◆ Compito 1:
Nel brano su Mario Soldati, riscrivi la parte che comincia con "Stando con Soldati" e va avanti fino a "un imperativo esistenziale.", mettendo "egocentrismo" al posto di "narcisismo".
◆ Compito 2:
Prosegui il brano su Mario Soldati partendo da dove si interrompe.

◆ Estratto fornito:
"""

Stando con Soldati si aveva la sensazione di abitare in uno dei suoi racconti. Di diventare un colore della sua tavolozza, un comprimario sul suo palcoscenico. (...)
Come dissipatore di se Soldati non ha conosciuto uguali. La sua capacità di spendersi era l'altra faccia del suo narcisismo: il suo lato pìù commovente, se l'aggettivo non fosse disadatto al personaggio. Non alludo soltanto al fatto che una grande firma della narrativa italiana del Novecento abbia prodotto le sue opere più nitide e mature sottraendo qualche ora (o qualche giorno) al lavoro di regista in cinema e tivù, quasi fosse un dilettante della letteratura, uno scrittore 'domenicale'. Mi riferisco,in generale, a quel desiderio di non perdersi mai nulla che per Soldati era un imperativo esistenziale.

LA PRODIGALITÀ DI SÉ FACEVA CORPO CON IL SUO TALENTO. (...) UN ALTRO GRANDE SCRITTORE, PIER PAOLO PASOLINI, DECRETÒ UNA TRENTINA D'ANNI FA CHE LE LUCCIOLE ERANO SCOMPARSE DAI CAMPI, VITTIME DELL'INDUSTRIA E DEI SUOI VELENI. MARIO PUR AMMIRANDOLO, S'ERA ASSUNTO LA MISSIONE DI SMENTIRLO: A CERCARLE BENE, SOSTENEVA, LE LUCCIOLE SI TROVANO ANCORA. COSÌ COME È ANCORA POSSIBILE SCOPRIRE, IN TANTI ANGOLI DI UN'ITALIA DA LUI PREDILETTA ED ESPLORATA, VINI DAL SAPORE ANTICO, GATTI AMMICCANTI ED ENIGMATICI, PRETINI CHE SBUCANO DA SORPRENDENTI CHIESETTE CAMPESTRI, OSTI, OSTESSE E CANTINIERI, CONTADINI E MARESCIALLI. L'IMPORTANZA È ACCOSTARSI A QUESTA ARCHEOLOGIA DELL'ANIMA SENZA SUSSIEGO. NON NEGARSI EMOZIONI. NON TIRARSI INDIETRO. (...)
Nello Ajello-Mario Soldati. Racconto d'una vita allegra ('Illustrissimi' Laterza 2006)

"""

◆ Dati dell'esercizio:
"""

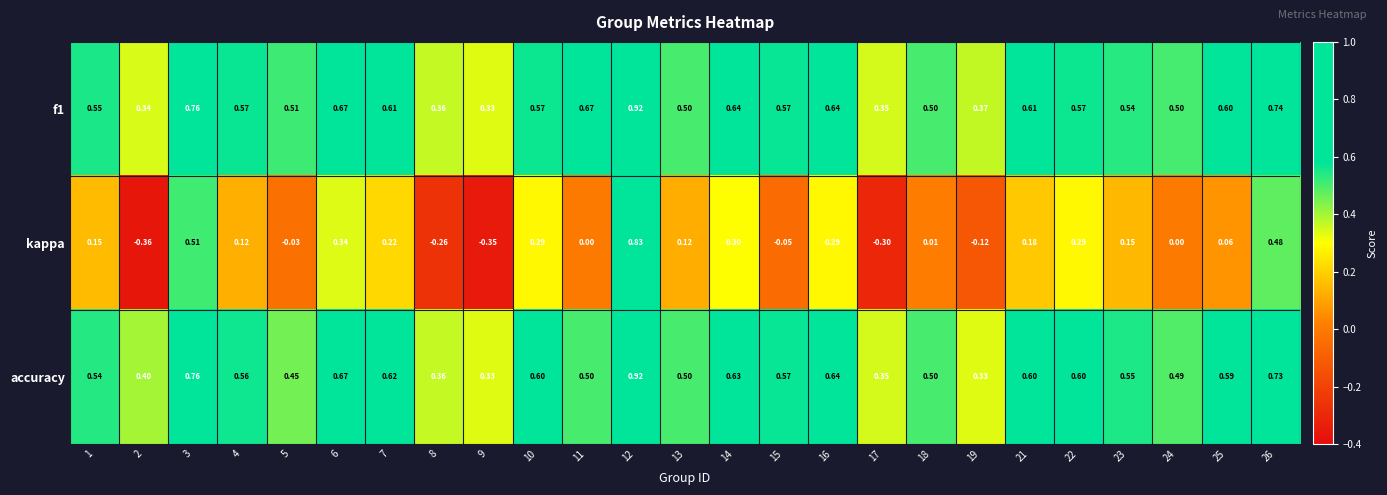

Is the value of accuracy at 8 greater than the value of f1 at 6?

No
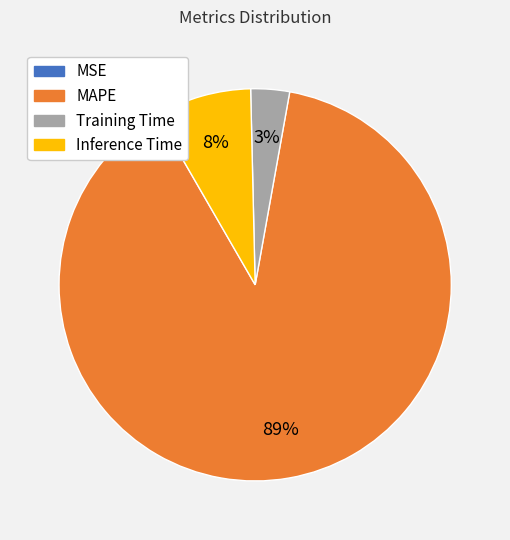

Which category has the biggest portion of the pie?

MAPE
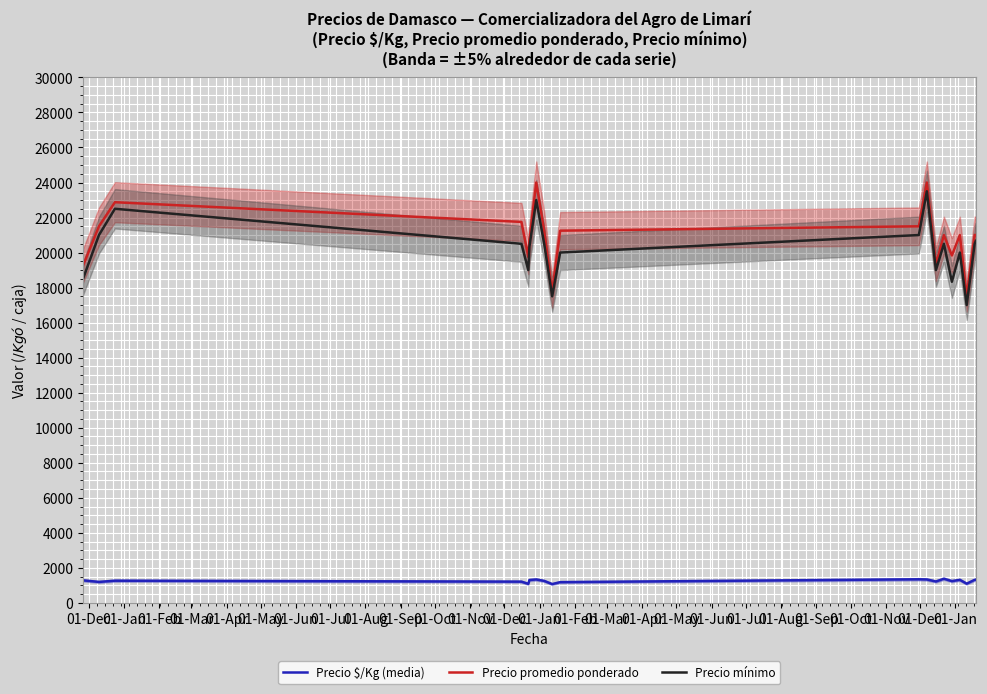

How many lines are shown in the chart?

3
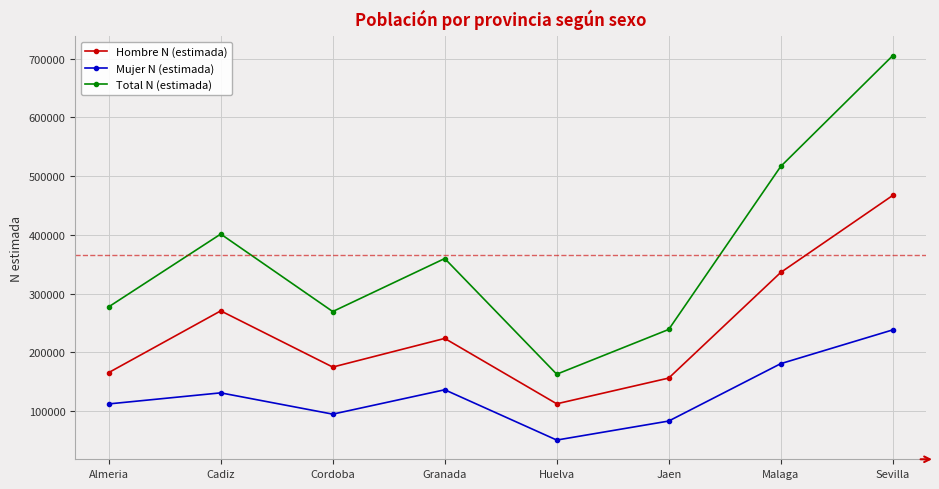

Is the value of Hombre N (estimada) at Cordoba greater than the value of Total N (estimada) at Cadiz?

No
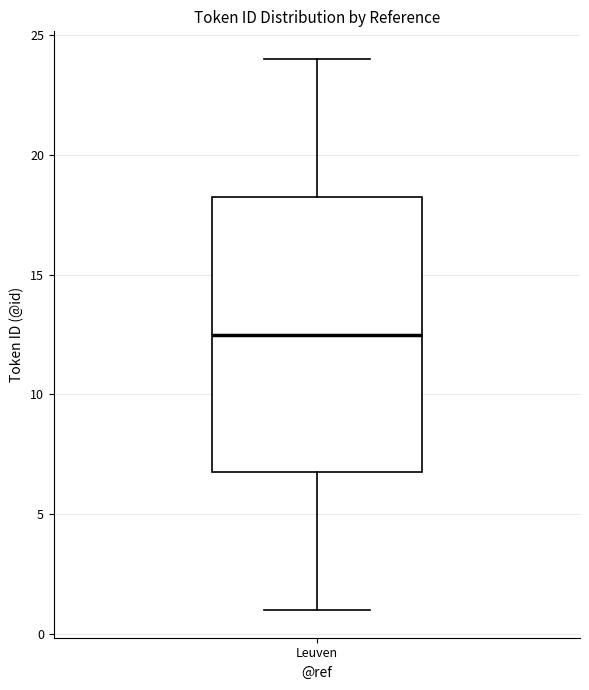

Where is the upper edge of the box for Leuven on the y-axis? The values are not printed on the chart, so give them approximately, as read against the axis.

18.5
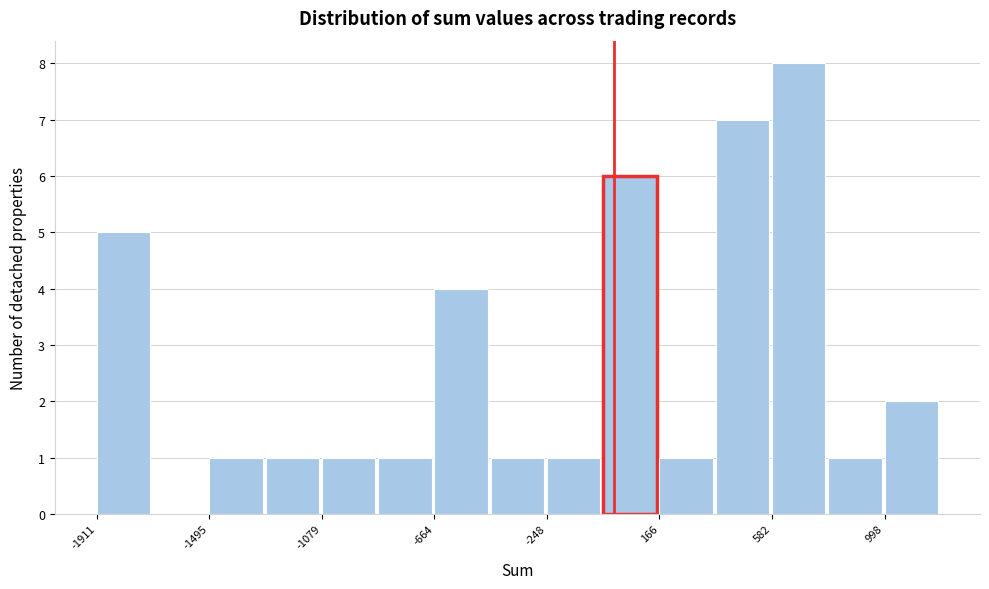

What is the height of the bar covering -450 to -250 on the x-axis? Neither the bar edges nor the heights are printed on the chart, so give them approximately, as read against the axes.

1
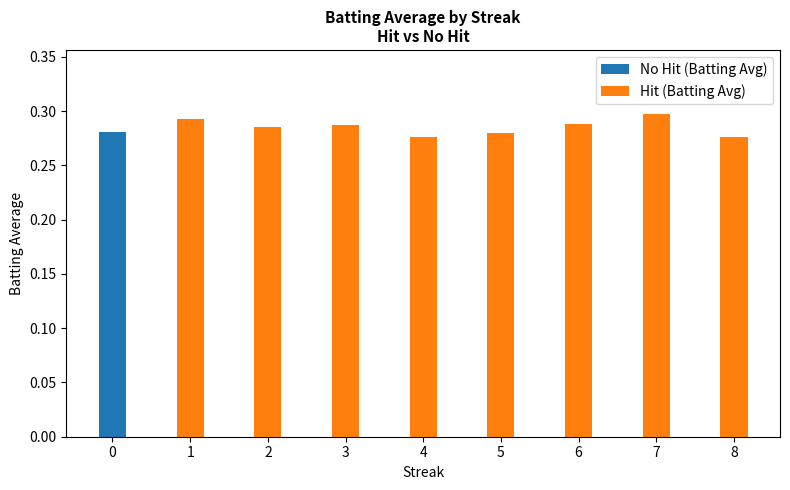

Does the chart contain stacked bars?

Yes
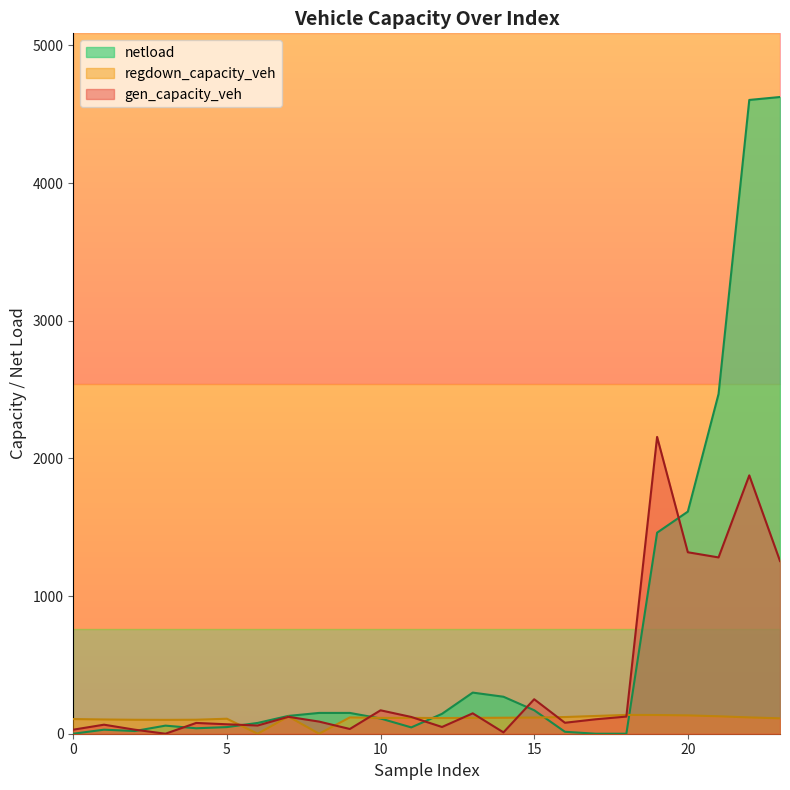

At which label is gen_capacity_veh closest to 1078?

23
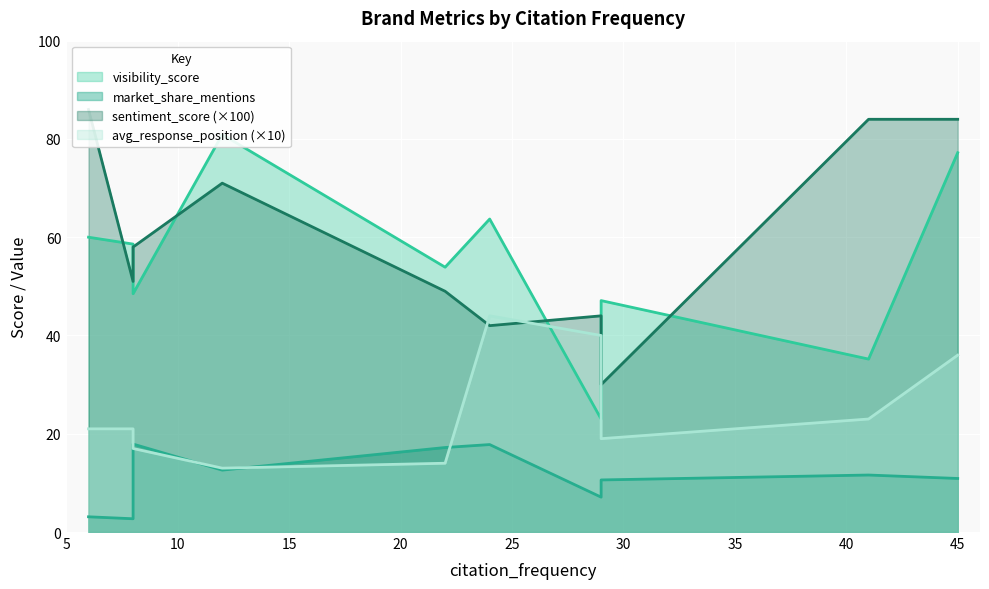

What is the difference between the maximum and second lowest values in the market_share_mentions series?

14.8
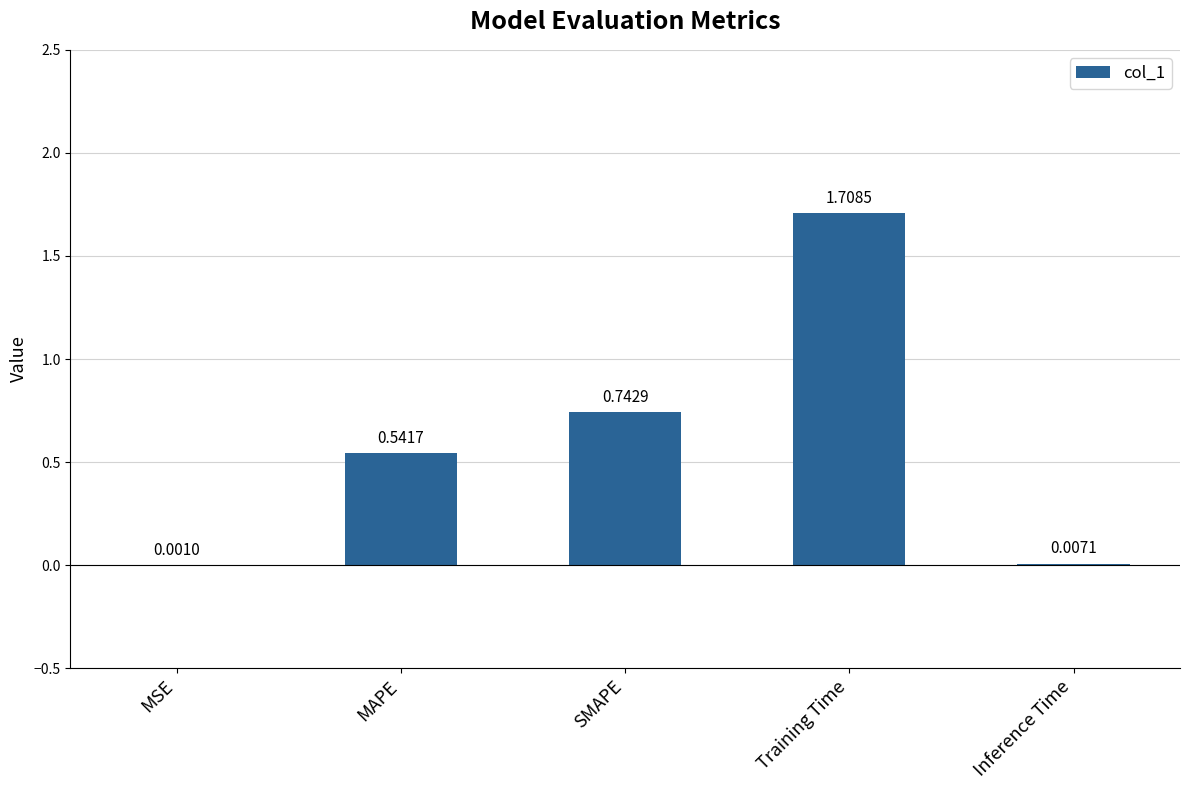

What is the change in value from SMAPE to Training Time?

+1.0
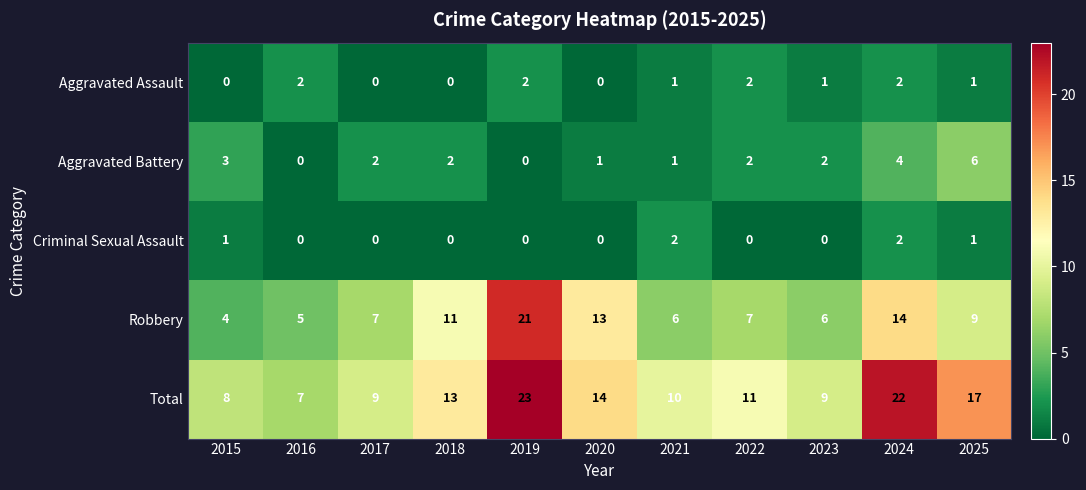

What is the total value across all series at 2023?

18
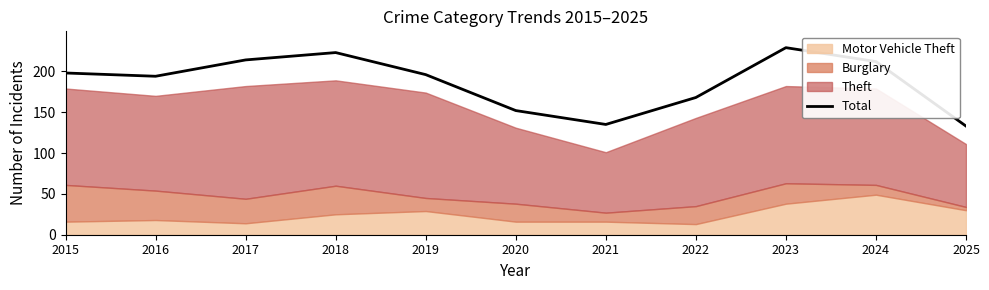

Which category has the highest value in the Total series?

2023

"""

◆ Risultato 1:
Stando con Soldati si aveva la sensazione di abitare in uno dei suoi racconti. Di diventare un colore della sua tavolozza, un comprimario sul suo palcoscenico. (...)
Come dissipatore di se Soldati non ha conosciuto uguali. La sua capacità di spendersi era l'altra faccia del suo egocentrismo: il suo lato pìù commovente, se l'aggettivo non fosse disadatto al personaggio. Non alludo soltanto al fatto che una grande firma della narrativa italiana del Novecento abbia prodotto le sue opere più nitide e mature sottraendo qualche ora (o qualche giorno) al lavoro di regista in cinema e tivù, quasi fosse un dilettante della letteratura, uno scrittore 'domenicale'. Mi riferisco,in generale, a quel desiderio di non perdersi mai nulla che per Soldati era un imperativo esistenziale.

◆ Risultato 2:
«Del talento di Soldati c'era poco da dubitare: bastava una serata con lui per rendersene conto. E a qualunque cosa lo avesse applicato – letteratura, cinema, teatro, forse anche musica -, purché lo avesse fatto a tempo pieno, cioè con totale dedizione, sarebbe diventato un numero uno. Malauguratamente per lui, e per tutti, egli era capace di fare qualsiasi cosa – racconto, saggio, sceneggiatura – ma senza riuscire ad esserne nessuna. Perché la sua vera natura e vocazione erano quelle dell'attore. In ogni momento e circostanza, anche nella conversazione tra amici come Longanesi, Maccari, Flaiano, il sottoscritto, anche – credo – a letto, Soldati recitava una parte in cui s'immedesimava, ma a scadenza.» (Indro Montanelli)

ONORIFICENZE
Il 28 ottobre 1922, all'adolescente Soldati, fu conferita la Medaglia d'argento al Valor Civile per un gesto di coraggio compiuto il 17 marzo, con il salvataggio dall'annegamento nelle acque dei Murazzi del Po di Lello Richelmy, suo amico e coetaneo, fratello di Agostino (Tino) Richelmy.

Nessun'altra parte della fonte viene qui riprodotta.